This repository contains anything needed to build a Nitrokey Nextbox Appliance ready to be flashed on an SD-card for the Raspberry PI4.
- Build and flash the raw image using the signed model-assertion
- Boot into the system and register your account
- Customize the initialized image
Make sure you have the docker daemon running and your current user has permissions to interact with the daemon. To build the flashable image run:
$ make
The image (nextbox.img
) will be created in the same directory.
Assuming your SD-Card is /dev/sdc
simply run:
$ dd if=nextbox.img of=/dev/sdc
ATTENTION: double check that this is the correct device you write to, or you might end up writing on your system's harddisk.
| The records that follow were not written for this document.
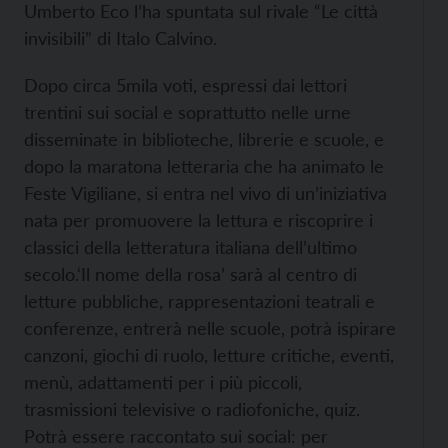
Umberto Eco l’ha spuntata sul rivale “Le città
invisibili” di Italo Calvino.
Dopo circa 5mila voti, espressi dai lettori
trentini sui social e soprattutto nelle urne
disseminate in biblioteche, librerie e scuole, e
dopo la maratona letteraria che ha animato le
Feste Vigiliane, si entra nel vivo di un’iniziativa
nata per promuovere la lettura e riscoprire i
classici della letteratura italiana dell’ultimo
secolo.
‘Il nome della rosa’ sarà al centro di
letture pubbliche, rappresentazioni teatrali e
conferenze, entrerà nelle scuole, potrà ispirare
canzoni, giochi di ruolo, letture critiche, eventi,
menù, adattamenti per i più piccoli,
trasmissioni televisive o radiofoniche, quiz.
Potrà essere raccontato sui social: per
After flashing the SD-card, plug it into the Raspberry PI4, connect a display, keyboard and power supply to boot the device up. You will be asked for the network configuration (Nitrokey devices are configured for LAN and DHCP) and a snapcraft account.
The NextBox bought at Nitrokey will have it set to "snapcraft@nitrokey.com", this represents the stock configuration. You are free to use your own Snapcraft account here.
The key-pair registered at Snapcraft for the provided account can be used to login via ssh into the NextBox.
Once the image is initialized, make sure you know the IP of the device (e.g., 192.168.123.55).
This repository contains custom/init_ssh_nextbox.sh
, which will do the remaining configuration
via ssh on the Nextbox. To be able to connect via ssh, the init_ssh_nextbox.sh
script needs
a secrets/
directory, which shall contain the private key (filename: nk_id_rsa
) for the
registered account.
Example initialization invokation:
cd custom
./init_ssh_nextbox.sh ../secrets/ nitrokey-snapcraft@192.168.123.55
This assumes that the private key is inside ../secrets
and the Snapcraft user-id is
nitrokey-snapcraft
with the device being reachable as 192.168.123.55
.
The resulting image after this process is the one, which is shipped with the Nitrokey NextBox product.